We are unable to recruit students the way we normally do. Our best recruitment tool is a visit to our campus. Prospective students often comment that they made their decision to come to our university after visiting the campus. Often, prospective students do not realize how much the Region of Waterloo has to offer. The campus is within walking distance of restaurants and cafes. The ION light rail transit connects our campus to shopping and entertainment venues as well as the vibrant Uptown Waterloo area.
We are known for having state-of-the-art classrooms and the Adel Sedra Student Design Centre. Our engineering buildings are so new, many of them haven’t been named after anyone! We simply call them E5, E6, and E7. Here is an interesting piece of trivia for you. Carl Pollock Hall was previously known as E4 and Douglas Wright Engineering was previously known as E1.
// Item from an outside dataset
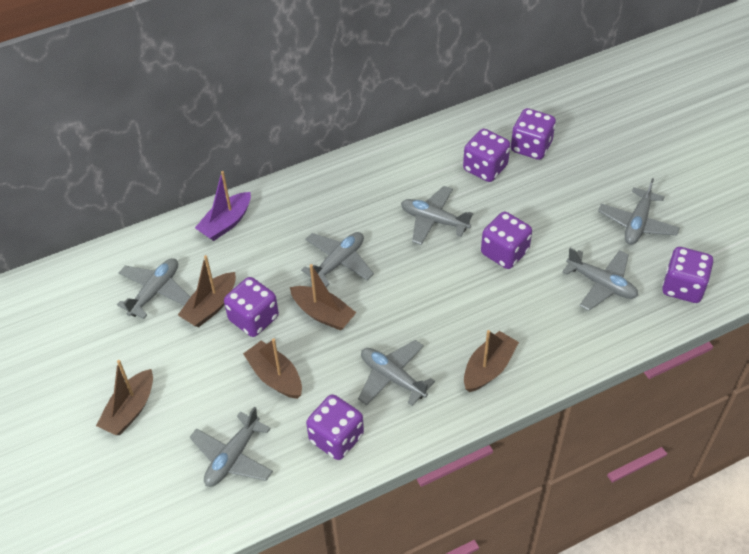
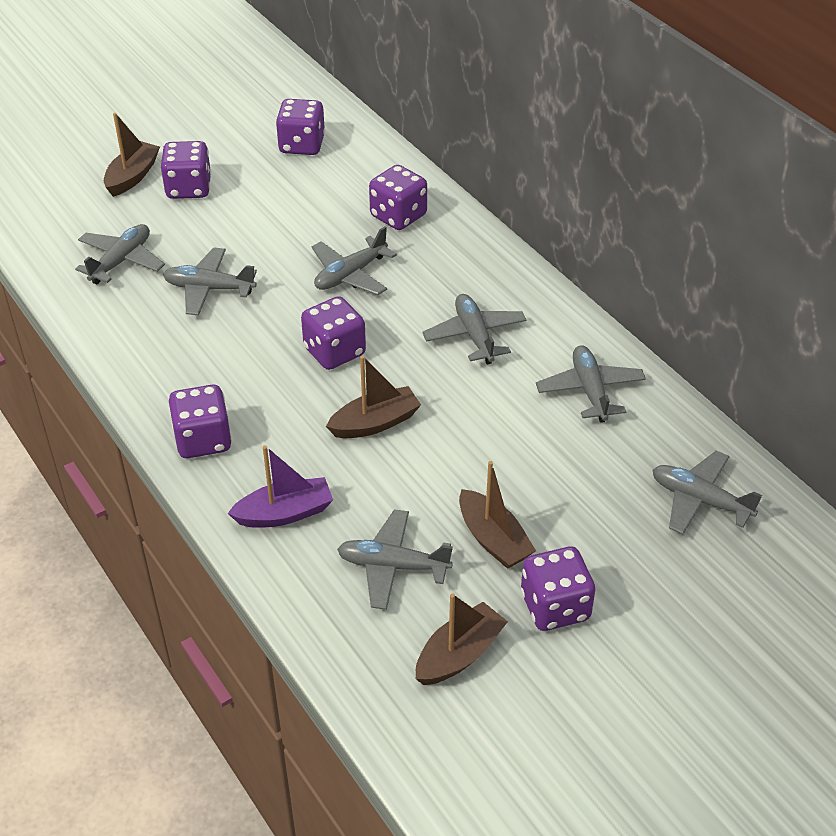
brown boat: [96,360,153,435] [178,255,236,327] [243,338,302,399] [290,264,356,330] [464,330,519,392] = 5 -> [104,113,160,197] [326,356,421,438] [416,593,508,685] [459,461,536,569] = 4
We also find that our students are our best ambassadors. We really wish you could meet them in person. Our university has so much more to offer than just academic programs with a strong reputation. While the co-op program certainly does result in a degree of competitiveness among our students, it is important to remember that our students do find ways to socialize, relax, and have fun. It is a university where everyone finds a way to fit into the community. Our annual Engineering Day is a perfect example of some of the activities unique to our Waterloo Engineering Community.
Applicants should not attempt to not read too much into these admission probabilities. The data can be scary if you don’t fully understand it. It is important to remember that a significant percentage of the applicants not given offers of admission are applicants who did not complete their required Admission Information Form (AIF) or attempt the optional interview. It may also be the case that applicants were not considered for a reason (other than grades) or that applicants withdrew their application for admission prior to an offer being granted. If I eliminated applicants with incomplete applications or withdrawn applications from the data set, the probabilities of admission would shift upward dramatically.